Use a pair of needle nosers. Line it up exactly at a right angle and twist them and then use a fingernail emery sanding board to smooth the broken edge. Usually breaks right at the next pin so you lose a pin count from the entire unbroken count. Keep an emery board in my pencil cup for things like this.
 

AnalogKid

Joined Aug 1, 2013
9,175
I used to love the old Allied Radio Catalog that came every year (before they went totally commercial).
I learned a lot about different electronic parts from them (and built a Knight-Kit 20W/Channel Stereo Tube Amp}.
Yes and yes.

a) Devoured the Allied catalog way before I knew what half of it meant.

b) I still have the Knight-Kit stereo amp I built for my parents.

Add to that the electrical section of the Sears catalog, another annual present from the geek godz.

ak
 

MrChips

Joined Oct 2, 2009
23,227
If you are mounting two PCBs at 90° via PCB connectors I would recommend not restraining the daughter board. It should be allowed to float freely in card guides. I have spent hours debugging systems with intermittent pin contacts.

I would recommend using ribbon cable instead. In this case you can restrain both boards rigidly.
 

MrChips

Joined Oct 2, 2009
23,227
There were two boards mounted at 90° with card edge connector as interconnect. Both boards were bolted down on their separate planes. This meant the edge pads on the daughter board were not allowed to align ("float") properly on the edge connector and some signals did not get through the interconnect.

For now, this is the only photo I can find.
This works because the board is held in place with one screw farthest away from the edge connector. The board edge still has some degree of freedom. With the faulty system, the daughter board was held down with screws at each of the four corners of the board, i.e zero degrees of freedom.
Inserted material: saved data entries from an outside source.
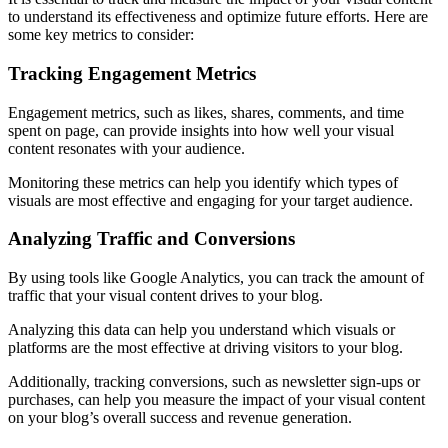
to understand its effectiveness and optimize future efforts. Here are
some key metrics to consider:
Tracking Engagement Metrics
Engagement metrics, such as likes, shares, comments, and time
spent on page, can provide insights into how well your visual
content resonates with your audience.
Monitoring these metrics can help you identify which types of
visuals are most effective and engaging for your target audience.
Analyzing Traffic and Conversions
By using tools like Google Analytics, you can track the amount of
traffic that your visual content drives to your blog.
Analyzing this data can help you understand which visuals or
platforms are the most effective at driving visitors to your blog.
Additionally, tracking conversions, such as newsletter sign-ups or
purchases, can help you measure the impact of your visual content
on your blog’s overall success and revenue generation.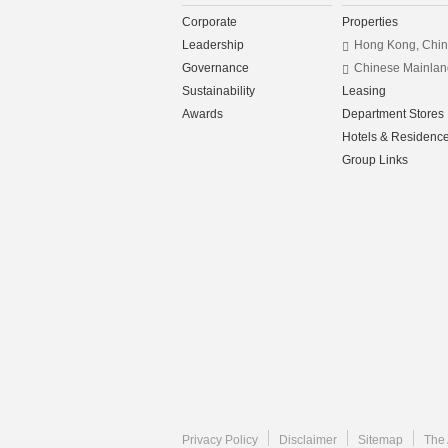
Corporate
Properties
Leadership
Hong Kong, Chi
Governance
Chinese Mainlan
Sustainability
Leasing
Awards
Department Stores
Hotels & Residenc
Group Links
Privacy Policy
Disclaimer
Sitemap
The 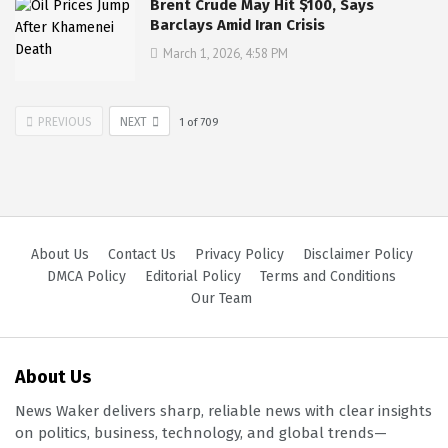
Brent Crude May Hit $100, Says
Barclays Amid Iran Crisis
March 1, 2026, 4:58 PM
PREVIOUS
NEXT
1
of
709
About Us
Contact Us
Privacy Policy
Disclaimer Policy
DMCA Policy
Editorial Policy
Terms and Conditions
Our Team
About Us
News Waker delivers sharp, reliable news with clear insights
on politics, business, technology, and global trends—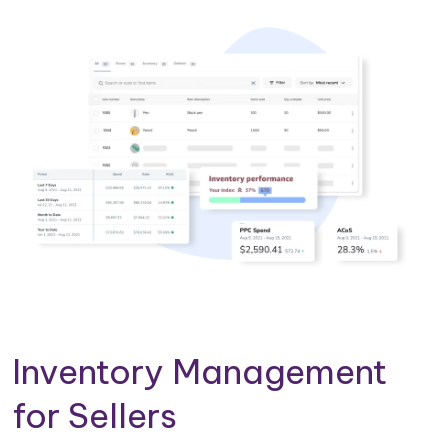
Inventory Management
for Sellers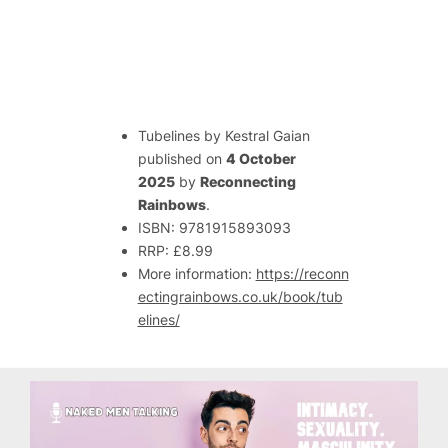
Tubelines
by Kestral Gaian
published on
4 October
2025
by
Reconnecting
Rainbows
.
ISBN: 9781915893093
RRP: £8.99
More information:
https://reconn
ectingrainbows.co.uk/book/tub
elines/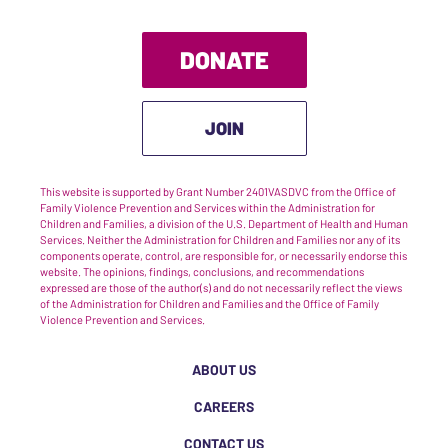
DONATE
JOIN
This website is supported by Grant Number 2401VASDVC from the Office of
Family Violence Prevention and Services within the Administration for
Children and Families, a division of the U.S. Department of Health and Human
Services. Neither the Administration for Children and Families nor any of its
components operate, control, are responsible for, or necessarily endorse this
website. The opinions, findings, conclusions, and recommendations
expressed are those of the author(s) and do not necessarily reflect the views
of the Administration for Children and Families and the Office of Family
Violence Prevention and Services.
ABOUT US
CAREERS
CONTACT US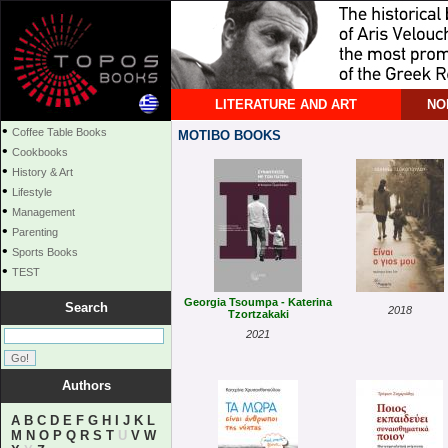
LITERATURE AND ART
NO
•
Coffee Table Books
MOTIBO BOOKS
•
Cookbooks
•
History & Art
•
Lifestyle
•
Management
•
Parenting
•
Sports Books
•
TEST
Georgia Tsoumpa - Katerina
Search
2018
Tzortzakaki
2021
Authors
A
B
C
D
E
F
G
H
I
J
K
L
M
N
O
P
Q
R
S
T
U
V
W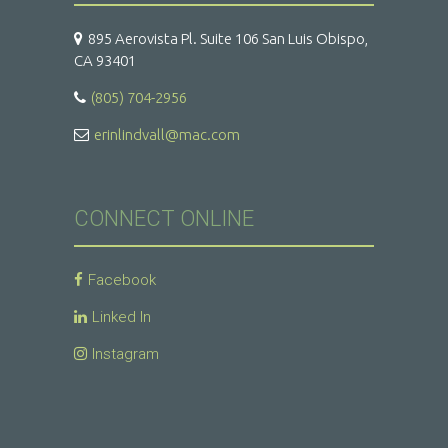
895 Aerovista Pl. Suite 106 San Luis Obispo,
CA 93401
(805) 704-2956
erinlindvall@mac.com
CONNECT ONLINE
Facebook
Linked In
Instagram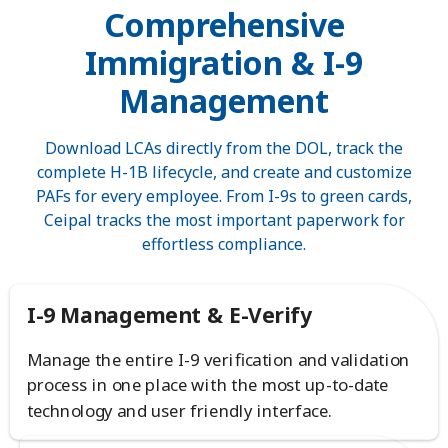
Comprehensive
Immigration & I-9
Management
Download LCAs directly from the DOL, track the
complete H-1B lifecycle, and create and customize
PAFs for every employee. From I-9s to green cards,
Ceipal tracks the most important paperwork for
effortless compliance.
I-9 Management & E-Verify
Manage the entire I-9 verification and validation
process in one place with the most up-to-date
technology and user friendly interface.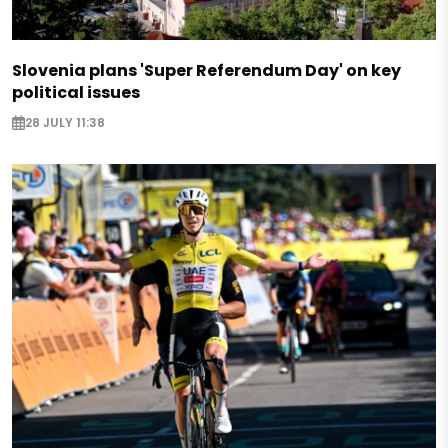
Slovenia plans 'Super Referendum Day' on key
political issues
28 JULY 11:38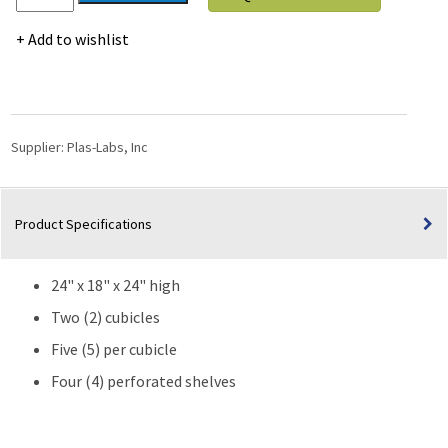
Labs
Clear
Add to wishlist
Acrylic
Desiccators-
24"
High
quantity
Supplier:
Plas-Labs, Inc
Product Specifications
24" x 18" x 24" high
Two (2) cubicles
Five (5) per cubicle
Four (4) perforated shelves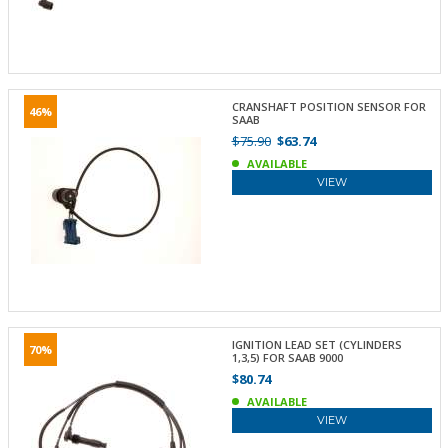
CRANSHAFT POSITION SENSOR FOR
46%
SAAB
$75.90
$63.74
AVAILABLE
VIEW
IGNITION LEAD SET (CYLINDERS
70%
1,3,5) FOR SAAB 9000
$80.74
AVAILABLE
VIEW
And that is wrong.

1618632604235.png
 

MisterBill2

Joined Jan 23, 2018
8,443
Since you will not be removing the board you can solder the pins on both of them. BUT make sure that the holes are fairly close so that the square pins need to be pushed un a bit. That way you are not depending on the solder to keep the mount solid. It does require that the holes be precisely positioned, that is seldom an issue.
 

MrChips

Joined Oct 2, 2009
23,227
Boards in card cages are never restrained except for the card guides.

1618633731225.png

If the TS wants to solder 90° pin headers then that would be ok. Just be certain that you would not want to separate the two boards again.

1618634040564.png
 

SamR

Joined Mar 19, 2019
3,246
Remember removing EISA edge connector cards and rubbing the contact areas to burnish them with a No 2 pencil eraser back in the 80s. They improved since then as it wasn't needed in later decades. Even with soldered right-angle headers I would still try to support it if needed depending on size and weight.
 

Thread Starter

dlad87

Joined Nov 9, 2020
25
Yes, the header shown above was what I was looking for on Digi-Key. And yes, it is unlikely that I would want to separate the board in this case. I just need the item mounted on this board to be mounted at 90 to the main board due to its height, but otherwise could’ve been mounted to the main board
 

GetDeviceInfo

Joined Jun 7, 2009
1,844
You’ve not mentioned if it’s thru hole. Most connectors combine electrical and mechanical integrity. As mechanical needs reduce, so does the simplicity, all the way down to a simple soldered butt joint. A length of conductor is all I’ve used for prototyping. Beyond that, an identified need for manufactured connectors guides the choice.
 

Thread Starter

dlad87

Joined Nov 9, 2020
25
I was thinking I would do through hole for the 90 degree headers. I haven’t designed the boards yet but I could go either way. I’d imagine that through hole would be a little stronger because it could be soldered on both sides.